COP28

What is COP28? It is the twenty eighth Conference Of The Parties, the parties in this case being the 198 governments that have signed the United Nations Framework Convention on Climate Change (UNFCCC), and it begins today. In these uncertain times, we should pay it a little attention.

Here are some of the complicated and confusing numbers associated with this year’s conference.

133: the number of US and EU politicians who signed a letter to the United Nations calling for the removal of COP28’s president, Sultan Al Jaber who is also the CEO of ADNOC, the Abu Dhabi National Oil Company. ADNOC, the world’s 12th largest oil company, is the state-owned oil company of the United Arab Emirates (UAE), who are the hosts of COP28. There are those who feel that this is akin to putting the fox in charge of the chicken coop but we feel that handing the fire truck over to the arsonist might be a more apt metaphor.

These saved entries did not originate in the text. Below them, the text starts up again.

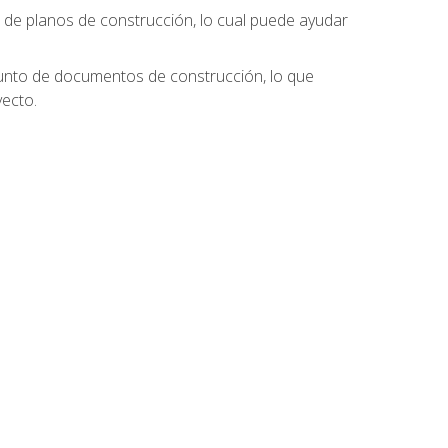
s de planos de construcción, lo cual puede ayudar
njunto de documentos de construcción, lo que
ecto.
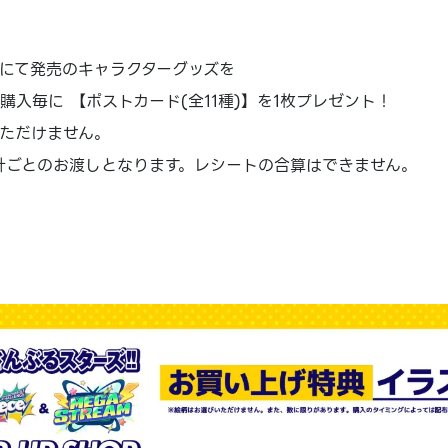
にて発売のキャラクターグッズを
)ご購入毎に 【ポストカード(全11種)】を1枚プレゼント！
ただけません。
計ごとのお渡しとなります。レシートの合算はできません。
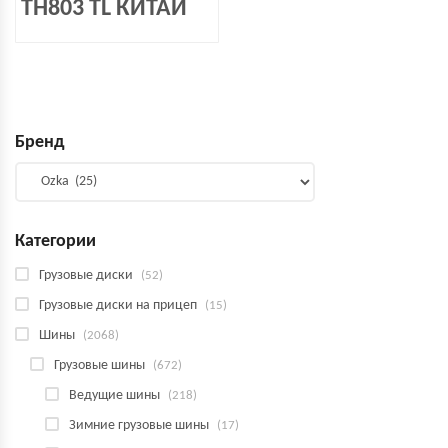
TH803 TL КИТАЙ
Бренд
Категории
Грузовые диски
(52)
Грузовые диски на прицеп
(15)
Шины
(2068)
Грузовые шины
(672)
Ведущие шины
(218)
Зимние грузовые шины
(17)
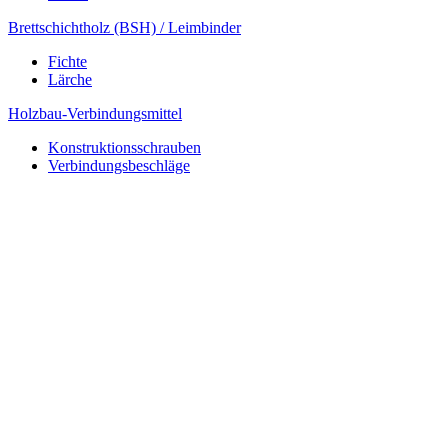
Brettschichtholz (BSH) / Leimbinder
Fichte
Lärche
Holzbau-Verbindungsmittel
Konstruktionsschrauben
Verbindungsbeschläge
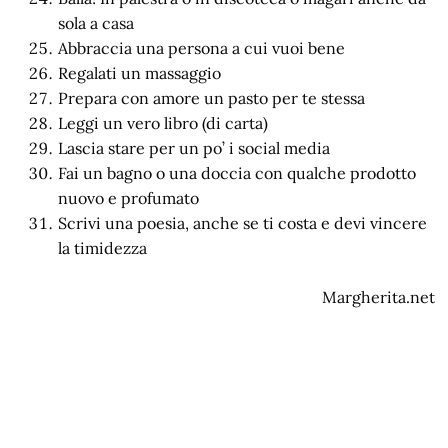
sola a casa
Abbraccia una persona a cui vuoi bene
Regalati un massaggio
Prepara con amore un pasto per te stessa
Leggi un vero libro (di carta)
Lascia stare per un po’ i social media
Fai un bagno o una doccia con qualche prodotto
nuovo e profumato
Scrivi una poesia, anche se ti costa e devi vincere
la timidezza
Margherita.net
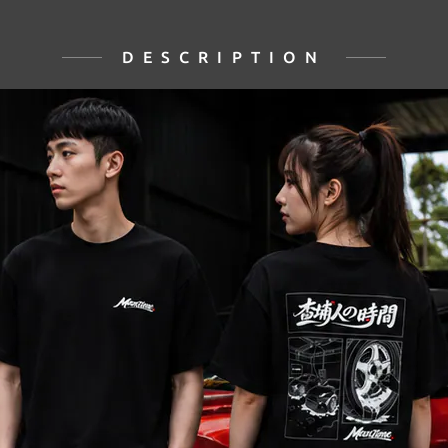
DESCRIPTION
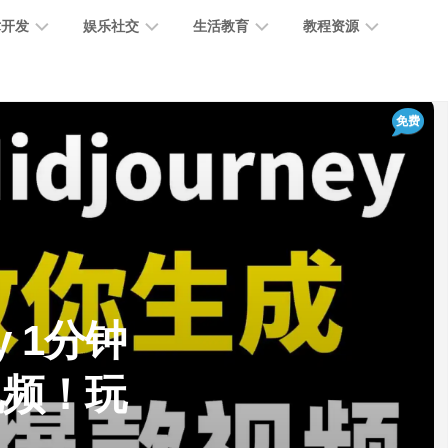
术开发
娱乐社交
生活教育
教程资源
大
媒
医
GPT
免费
语
模
体
疗
教
言
型
创
医
程
模
作
学
型
开
MJ
放
媒
时
教
视
平
体
尚
程
觉
台
社
前
模
交
沿
型
ey 1分钟
SD
代
教
码
游
生
程
语
视频！玩
开
戏
活
音
发
辅
日
模
助
常
其
型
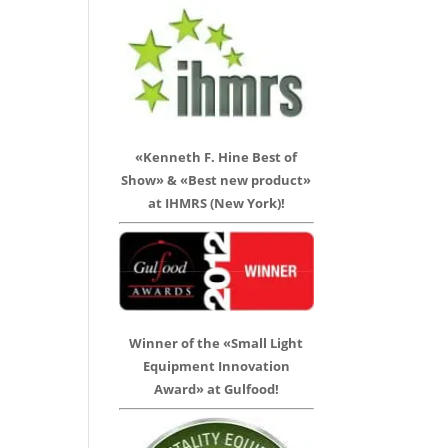
«Kenneth F. Hine Best of
Show» & «Best new product»
at IHMRS (New York)!
Winner of the «Small Light
Equipment Innovation
Award» at Gulfood!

Dubai, where COP28 is being held and an ADNOC terminal in Abu Dhabi

2: China and the USA, by far the world’s two biggest emitters of greenhouse gases – which will not be represented at COP28 by their presidents but by lesser delegates.

1.5°C: the limit to global warming agreed upon by COP21 in Paris in 2015,  part of a legally binding international treaty referred to as The Paris Agreement. This is the one that President Trump signed the USA out of in 2017 and that President Biden signed right back into on the very first day of his presidency. One of COP28’s objectives is to mark our homework, to see how well we are meeting the targets that the Paris Agreement set for us. Here’s a sneaky preview: not well at all.

CO2 emissions by country and COP21 celebrates the Paris Agreement in 2015

196: the number of countries that are signed up to the Paris Agreement.

44,104 tonnes of CO2: the size of Cop27‘s carbon footprint as calculated by the organisers. This number does not include the retailers, lobbyists, activists, journalists and onlookers that flock to these events. Here is a link to University College London’s Carbon footprint calculator for COP28.

116 million barrels per day: the amount of oil that OPEC, the Organization of the Petroleum Exporting Countries (to which host nation UAE has belonged since 1967) predicts demand will rise to by 2045. Heavens, when are we going to start talking about falling demand for oil products?

18: the percentage of all land species that the IUCN projects will become extinct if we permit the global temperature to rise by as much as 2°C by 2100. We really do need our politicians to start taking this seriously.

The Amur leopard is one of the world’s most endangered mammal species and the hazel dormouse is among the UK’s most endangered.